▸ Text segment:

*****

Wednesday, April 29, 2015

Place Holder

This is just one of those weeks when nothing inspiring has crossed my path.  I am feeling neither philosophic nor comedic. Yet my urge to pound on the keypad is not abated.  So, as you read this week’s missive, keep an eye out for anything entertaining or educational and report back to me.

I’ve been to Baltimore, once.  It was a business trip and two of the staff from the main office of my employer (Columbia, MD) were kind enough to shuttle my ass up to the city for Maryland Blue Crab.  I guess Marylanders are proud of this cuisine.  I found it tedious and uninspiring; I believe I expended more calories pounding the meat out of the boiled critters than I consumed.  And when I was done, my hands smelled like crab boil; and did for the next several days.  The women next to me on the flight home asked, “First time to Baltimore?”  When I answered in the affirmative, she wrinkled her nose and said, “Thought so!”  Now I don’t mean to impugn the character of the Old Line State (whatever the hell that means); my hosts were genial and generous with their time.  But if the city’s high point is self-serve crab they can let it burn, just tow the USS Constellation (Civil War Sloop, not the aircraft carrier) to open sea first.

One of my agents reports, “It is cold in Chicago!”  Duh!  It’s only April 29th .  Guess where it’s not cold.  Yup, San Diego; as our President reminds us every day, choices have consequences.  It was a balmy 92o at my house today.

*****

▸ Material shown:
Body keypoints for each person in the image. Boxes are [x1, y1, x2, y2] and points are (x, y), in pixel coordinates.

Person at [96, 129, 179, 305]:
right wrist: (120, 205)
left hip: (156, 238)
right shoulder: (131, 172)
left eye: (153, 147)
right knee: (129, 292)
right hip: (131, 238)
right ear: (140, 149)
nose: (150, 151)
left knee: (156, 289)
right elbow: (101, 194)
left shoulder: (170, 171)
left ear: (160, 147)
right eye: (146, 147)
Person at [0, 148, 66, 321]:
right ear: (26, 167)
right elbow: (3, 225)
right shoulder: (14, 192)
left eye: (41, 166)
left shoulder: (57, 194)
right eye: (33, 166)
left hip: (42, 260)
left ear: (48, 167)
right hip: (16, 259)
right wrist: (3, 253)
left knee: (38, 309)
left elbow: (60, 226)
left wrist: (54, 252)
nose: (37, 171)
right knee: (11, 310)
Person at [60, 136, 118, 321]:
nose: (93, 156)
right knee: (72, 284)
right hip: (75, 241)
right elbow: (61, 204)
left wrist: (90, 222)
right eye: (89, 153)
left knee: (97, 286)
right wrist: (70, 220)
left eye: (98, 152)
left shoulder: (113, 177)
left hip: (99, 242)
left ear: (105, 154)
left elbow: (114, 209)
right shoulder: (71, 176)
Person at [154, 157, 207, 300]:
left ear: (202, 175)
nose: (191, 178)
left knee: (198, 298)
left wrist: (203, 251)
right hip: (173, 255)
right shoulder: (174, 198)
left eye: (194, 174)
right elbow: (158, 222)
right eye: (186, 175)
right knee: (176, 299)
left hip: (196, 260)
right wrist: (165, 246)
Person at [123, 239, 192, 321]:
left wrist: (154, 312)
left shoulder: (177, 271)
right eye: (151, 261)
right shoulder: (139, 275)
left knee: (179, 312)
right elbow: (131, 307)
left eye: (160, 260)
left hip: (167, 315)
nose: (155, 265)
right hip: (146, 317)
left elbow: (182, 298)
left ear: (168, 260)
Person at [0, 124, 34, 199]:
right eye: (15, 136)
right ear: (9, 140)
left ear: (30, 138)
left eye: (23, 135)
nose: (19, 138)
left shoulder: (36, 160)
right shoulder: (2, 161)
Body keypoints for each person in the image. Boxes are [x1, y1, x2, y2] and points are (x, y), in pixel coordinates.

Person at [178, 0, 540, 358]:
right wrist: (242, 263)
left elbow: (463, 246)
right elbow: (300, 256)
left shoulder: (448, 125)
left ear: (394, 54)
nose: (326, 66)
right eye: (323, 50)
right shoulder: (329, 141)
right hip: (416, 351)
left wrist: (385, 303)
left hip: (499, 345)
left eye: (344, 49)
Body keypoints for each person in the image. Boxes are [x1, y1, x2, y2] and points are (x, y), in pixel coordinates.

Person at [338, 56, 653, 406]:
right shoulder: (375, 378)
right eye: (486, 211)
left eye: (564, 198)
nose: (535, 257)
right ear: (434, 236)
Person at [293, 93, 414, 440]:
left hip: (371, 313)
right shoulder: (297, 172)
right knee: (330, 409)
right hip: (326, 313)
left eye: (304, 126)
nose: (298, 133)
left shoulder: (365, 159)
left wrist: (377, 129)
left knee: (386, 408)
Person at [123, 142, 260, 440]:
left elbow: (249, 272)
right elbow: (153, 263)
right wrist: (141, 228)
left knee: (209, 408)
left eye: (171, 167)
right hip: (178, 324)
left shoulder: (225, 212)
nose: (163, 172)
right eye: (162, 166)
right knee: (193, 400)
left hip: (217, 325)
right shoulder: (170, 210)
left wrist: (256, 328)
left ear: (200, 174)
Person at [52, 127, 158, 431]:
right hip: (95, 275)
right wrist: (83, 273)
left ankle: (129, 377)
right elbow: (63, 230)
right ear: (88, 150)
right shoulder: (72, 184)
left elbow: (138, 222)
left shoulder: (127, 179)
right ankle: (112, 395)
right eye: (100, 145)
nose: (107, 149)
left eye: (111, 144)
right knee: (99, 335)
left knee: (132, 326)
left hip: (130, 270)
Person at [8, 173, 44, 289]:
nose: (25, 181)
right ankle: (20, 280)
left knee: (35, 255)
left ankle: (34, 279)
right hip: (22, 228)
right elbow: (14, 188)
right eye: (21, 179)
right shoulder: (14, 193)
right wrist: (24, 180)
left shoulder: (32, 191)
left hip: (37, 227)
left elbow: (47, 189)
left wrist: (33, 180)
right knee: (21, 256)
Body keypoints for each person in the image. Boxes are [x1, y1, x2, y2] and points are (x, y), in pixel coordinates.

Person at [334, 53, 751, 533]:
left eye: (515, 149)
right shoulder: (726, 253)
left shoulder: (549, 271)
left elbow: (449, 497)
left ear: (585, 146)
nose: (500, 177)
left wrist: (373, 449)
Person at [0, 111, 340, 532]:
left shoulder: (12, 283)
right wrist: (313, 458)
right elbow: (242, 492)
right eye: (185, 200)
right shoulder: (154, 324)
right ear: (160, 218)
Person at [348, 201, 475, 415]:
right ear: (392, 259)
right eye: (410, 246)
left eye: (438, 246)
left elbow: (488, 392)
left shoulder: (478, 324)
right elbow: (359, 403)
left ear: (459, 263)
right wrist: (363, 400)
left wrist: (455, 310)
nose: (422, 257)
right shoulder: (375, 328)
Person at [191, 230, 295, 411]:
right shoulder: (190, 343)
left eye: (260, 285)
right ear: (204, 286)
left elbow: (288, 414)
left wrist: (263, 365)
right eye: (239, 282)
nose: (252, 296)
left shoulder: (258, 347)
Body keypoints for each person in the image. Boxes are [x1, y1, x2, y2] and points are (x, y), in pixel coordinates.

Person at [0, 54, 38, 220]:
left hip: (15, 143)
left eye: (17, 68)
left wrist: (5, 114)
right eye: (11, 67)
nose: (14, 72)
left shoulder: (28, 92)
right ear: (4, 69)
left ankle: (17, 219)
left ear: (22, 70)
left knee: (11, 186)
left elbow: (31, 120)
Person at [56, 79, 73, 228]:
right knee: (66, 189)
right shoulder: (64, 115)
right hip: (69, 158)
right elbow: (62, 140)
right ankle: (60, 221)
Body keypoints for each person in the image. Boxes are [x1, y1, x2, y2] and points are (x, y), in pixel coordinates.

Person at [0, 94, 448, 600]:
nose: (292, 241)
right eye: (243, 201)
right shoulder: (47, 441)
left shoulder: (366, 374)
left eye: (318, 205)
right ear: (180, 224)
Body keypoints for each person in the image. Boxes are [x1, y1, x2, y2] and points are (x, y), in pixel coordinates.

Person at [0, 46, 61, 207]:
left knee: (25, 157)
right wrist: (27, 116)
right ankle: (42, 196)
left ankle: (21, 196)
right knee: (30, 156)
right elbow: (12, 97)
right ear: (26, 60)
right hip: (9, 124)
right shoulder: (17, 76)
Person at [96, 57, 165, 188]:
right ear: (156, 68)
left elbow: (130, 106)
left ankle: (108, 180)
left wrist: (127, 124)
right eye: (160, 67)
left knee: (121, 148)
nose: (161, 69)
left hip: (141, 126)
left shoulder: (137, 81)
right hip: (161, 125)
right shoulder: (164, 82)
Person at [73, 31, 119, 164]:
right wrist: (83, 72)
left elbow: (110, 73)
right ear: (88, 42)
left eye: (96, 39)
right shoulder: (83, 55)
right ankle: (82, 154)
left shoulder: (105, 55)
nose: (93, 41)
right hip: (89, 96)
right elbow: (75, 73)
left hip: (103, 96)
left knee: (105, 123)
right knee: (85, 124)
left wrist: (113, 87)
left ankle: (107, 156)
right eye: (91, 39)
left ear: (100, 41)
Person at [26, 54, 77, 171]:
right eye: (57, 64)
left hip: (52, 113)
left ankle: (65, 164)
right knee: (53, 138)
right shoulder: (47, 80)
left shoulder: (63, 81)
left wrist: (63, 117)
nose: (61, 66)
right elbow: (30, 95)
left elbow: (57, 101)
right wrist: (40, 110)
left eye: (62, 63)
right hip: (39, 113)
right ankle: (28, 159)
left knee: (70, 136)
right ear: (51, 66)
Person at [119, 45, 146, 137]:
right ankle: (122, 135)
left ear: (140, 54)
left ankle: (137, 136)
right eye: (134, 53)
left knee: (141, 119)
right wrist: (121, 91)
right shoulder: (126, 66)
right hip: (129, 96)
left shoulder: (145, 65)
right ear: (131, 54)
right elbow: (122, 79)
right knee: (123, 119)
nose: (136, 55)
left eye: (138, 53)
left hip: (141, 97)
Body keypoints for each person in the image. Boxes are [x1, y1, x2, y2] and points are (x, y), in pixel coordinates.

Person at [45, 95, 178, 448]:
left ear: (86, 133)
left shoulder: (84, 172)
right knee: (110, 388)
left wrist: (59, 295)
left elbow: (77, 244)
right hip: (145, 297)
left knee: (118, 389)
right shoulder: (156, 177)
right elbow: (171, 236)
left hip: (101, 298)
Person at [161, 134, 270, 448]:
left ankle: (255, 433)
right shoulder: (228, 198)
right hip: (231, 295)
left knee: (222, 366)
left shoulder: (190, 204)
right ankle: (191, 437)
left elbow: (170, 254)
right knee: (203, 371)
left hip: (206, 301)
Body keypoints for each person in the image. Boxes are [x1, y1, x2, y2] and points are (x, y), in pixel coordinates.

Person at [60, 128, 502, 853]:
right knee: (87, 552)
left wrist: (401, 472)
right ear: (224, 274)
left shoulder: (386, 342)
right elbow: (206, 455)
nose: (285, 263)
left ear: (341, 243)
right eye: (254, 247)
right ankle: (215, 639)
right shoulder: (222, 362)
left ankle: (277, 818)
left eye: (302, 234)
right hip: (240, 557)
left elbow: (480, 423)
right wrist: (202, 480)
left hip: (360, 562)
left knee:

*****

▸ Problems to work on:
(a) Revise the part of the blog post that opens with the words containing "One of my agents" and closes with "my house today.", putting "Boston" in place of "Chicago".
(b) Resume the blog post after its last sentence and write what comes next.
The rows are separate material and are not part of the blog post.

▸ List of answers:
(a)
One of my agents reports, “It is cold in Boston!”  Duh!  It’s only April 29th .  Guess where it’s not cold.  Yup, San Diego; as our President reminds us every day, choices have consequences.  It was a balmy 92o at my house today.

(b)
I heard an echo reflected off the wall somewhere that the Supreme Court will look into the definition of marriage.  Other than, “I don’t care!” my reaction is this:  When I was a young tot, marriage was a legal status that allowed a man and woman to share a domicile and engage in coitus.  If persons were not married, said behaviors were illegal.  Then, sometime during the Viet Nam War (yes, I blame the communists), society’s axis changed and the legal onus on non-marrieds was removed.  So as there is no real penalty associated with co-habitation (aka shacking up) in the postmodern era, let’s just can it as a legal status and return the sacrament of marriage back to its religious roots.  Each denomination can perform the ceremony over whomever they choose.  If one is in a gay relationship and can find a minister that will perform the ceremony, then they are married.  Make family oriented tax treatments based on children in the household and not on marital status.  I’m sure such a stand will alienate some traditionalists out there.  But I’m just tired of hearing about it.  And if we don’t let everyone have their way, they’re just going to keep whining about it. Oh, I draw the line at goats.  Goats cannot enter into a marriage.  Sheep?  Well, I’m not so sure.  Baa-baa!

Wednesday, April 22, 2015

The Forgotten Holiday!


Although it is celebrated on July 4th   (1776) as the birthday of our nation, the truth is the date is not correct.  The Declaration of Independence was approved by vote of the Continental Congress on July 2nd, and the document was actually signed on July 6th.  Furthermore, it did not establish the United States of America, rather it was a letter enumerating grievances and severing colonial ties penned to King George III (of England).



Last Sunday was April 19th.  There are a few of you (greetings, fellow patriots) who immediately recognize that date as truly important.  If you watched, read or listened to the news, no one can blame you if Oklahoma City or Waco, Texas sprung to mind.  But those are really afterthoughts that tragically taint the day.  Arguably the most important event in our nation’s history occurred on April 19th, 1775.

This year marks the 240th anniversary of the Battles of Lexington and Concord (Middlesex County, Massachusetts).  The serious events that occurred on that day were truly the furnace in which our national culture was forged. 

In response to the Boston Tea Party, the British took over governance of the Colony of Massachusetts.  To counter, the Colonials formed an illegal, shadow government.  Among their actions, create militias, drill and remove weapons to secret cache areas.  Of course, the first overt act of the British was to initiate confiscation of weapons from the Colonials at Concord.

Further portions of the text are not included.